## YOUR GOAL:
Repeat exactly, and only, the lines of the entries below from the one with "cx_px: 1691" through the one with "f_number: 1.6", both ends included.

Lens and sensor metadata:
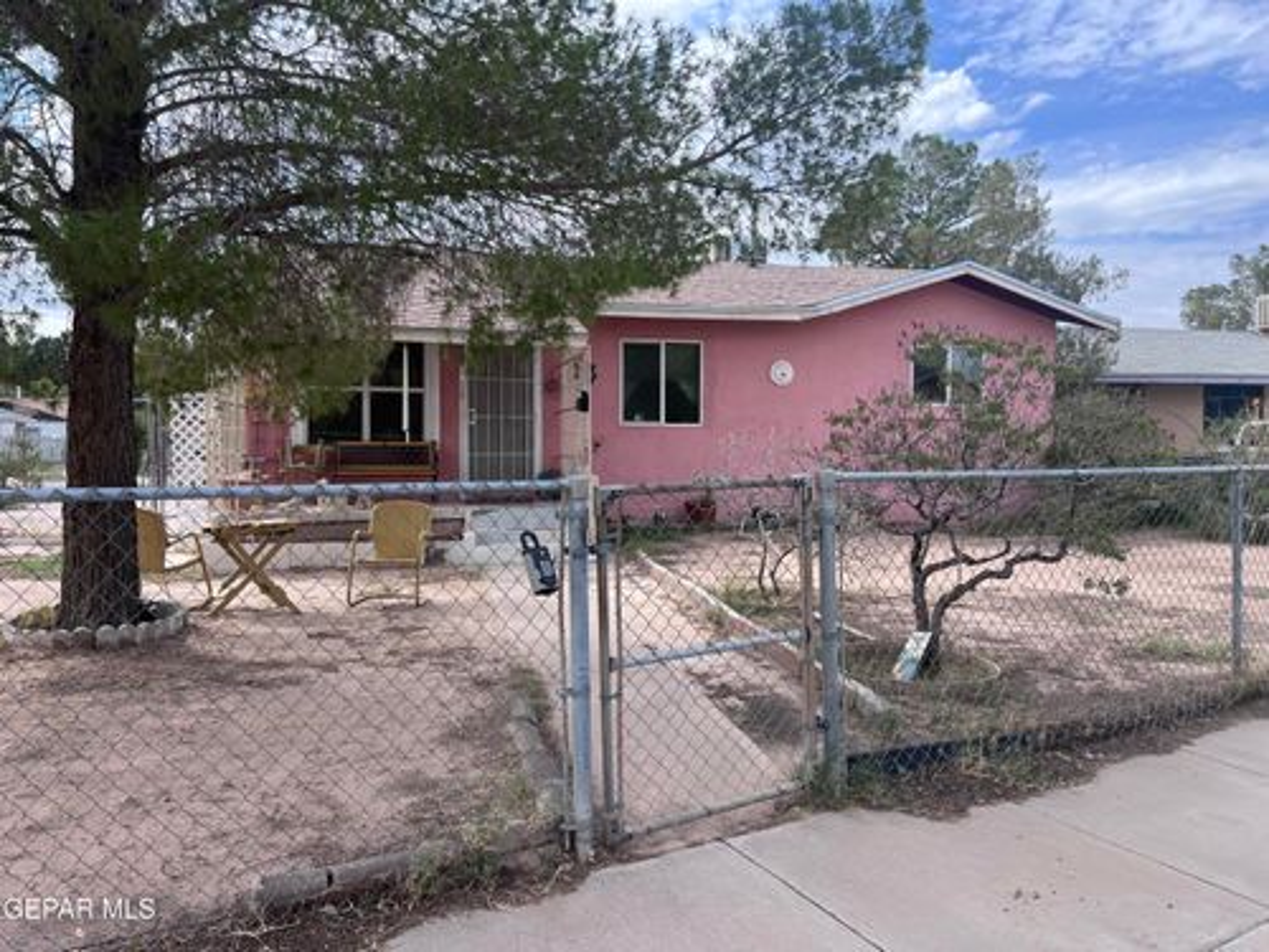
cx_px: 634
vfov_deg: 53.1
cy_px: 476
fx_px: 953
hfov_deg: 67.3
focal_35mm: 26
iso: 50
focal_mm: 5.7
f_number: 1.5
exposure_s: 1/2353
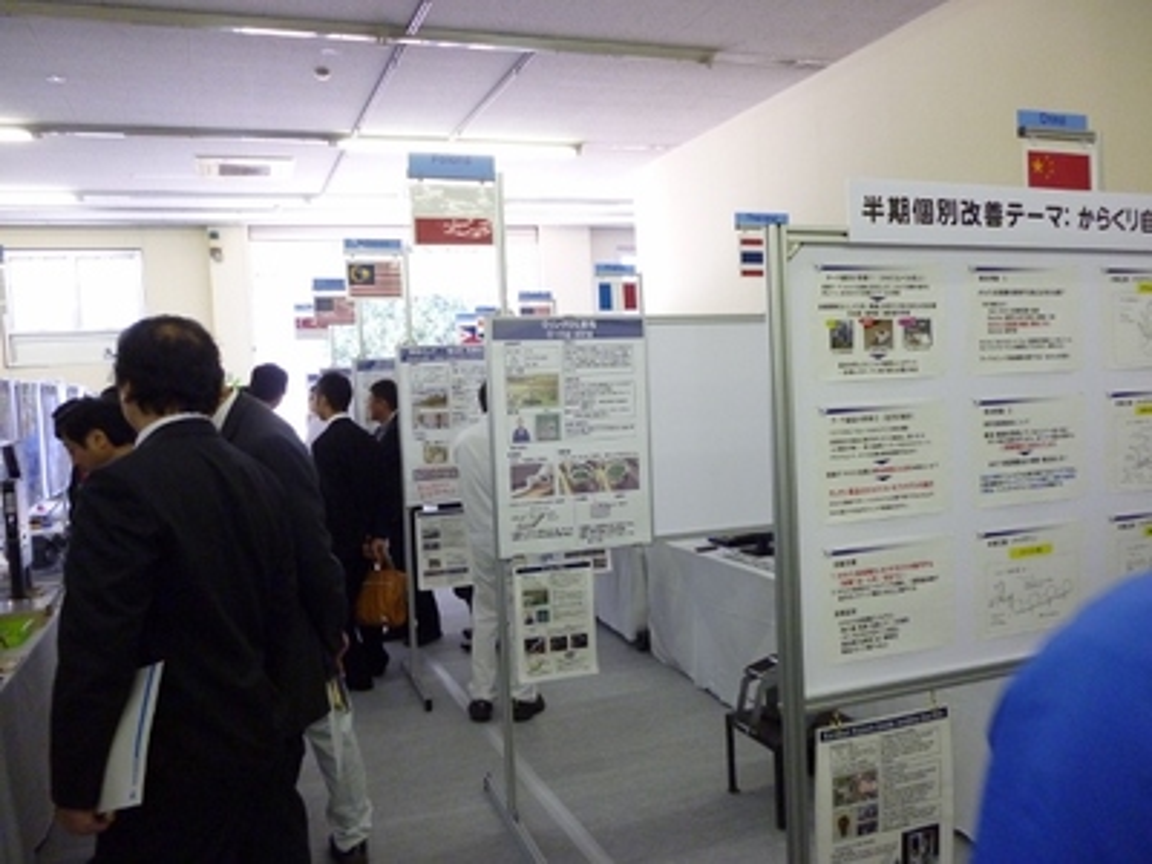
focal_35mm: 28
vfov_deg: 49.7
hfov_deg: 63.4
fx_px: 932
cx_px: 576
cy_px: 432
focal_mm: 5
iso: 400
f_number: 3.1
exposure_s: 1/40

...

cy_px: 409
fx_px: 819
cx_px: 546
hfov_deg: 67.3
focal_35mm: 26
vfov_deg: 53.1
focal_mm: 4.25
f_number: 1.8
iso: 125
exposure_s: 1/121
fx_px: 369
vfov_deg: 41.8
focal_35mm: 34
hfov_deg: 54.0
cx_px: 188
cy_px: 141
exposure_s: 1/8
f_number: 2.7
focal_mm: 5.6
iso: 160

--

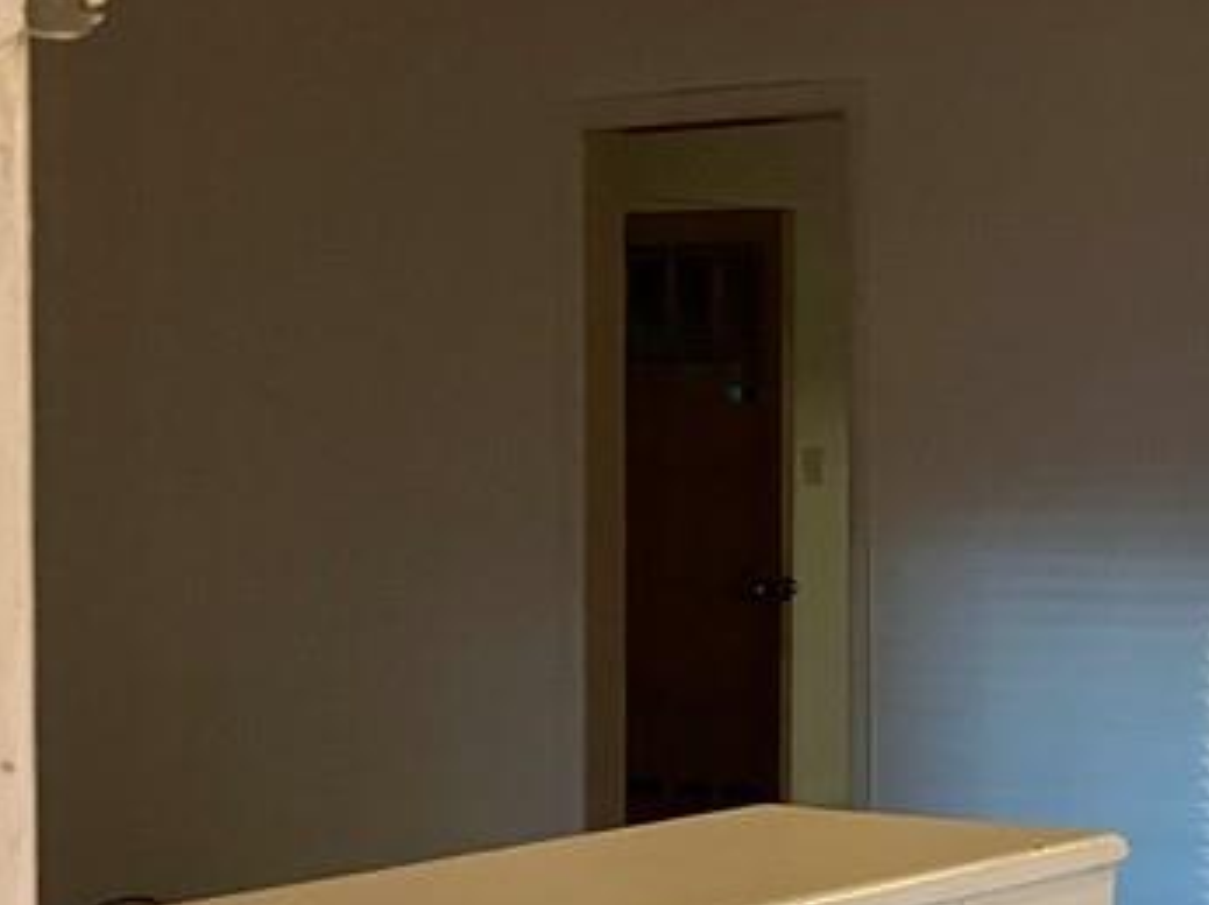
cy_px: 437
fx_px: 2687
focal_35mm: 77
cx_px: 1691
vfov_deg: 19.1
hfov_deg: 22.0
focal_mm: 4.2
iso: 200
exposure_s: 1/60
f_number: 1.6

## TASK RESPONSE:
cx_px: 1691
vfov_deg: 19.1
hfov_deg: 22.0
focal_mm: 4.2
iso: 200
exposure_s: 1/60
f_number: 1.6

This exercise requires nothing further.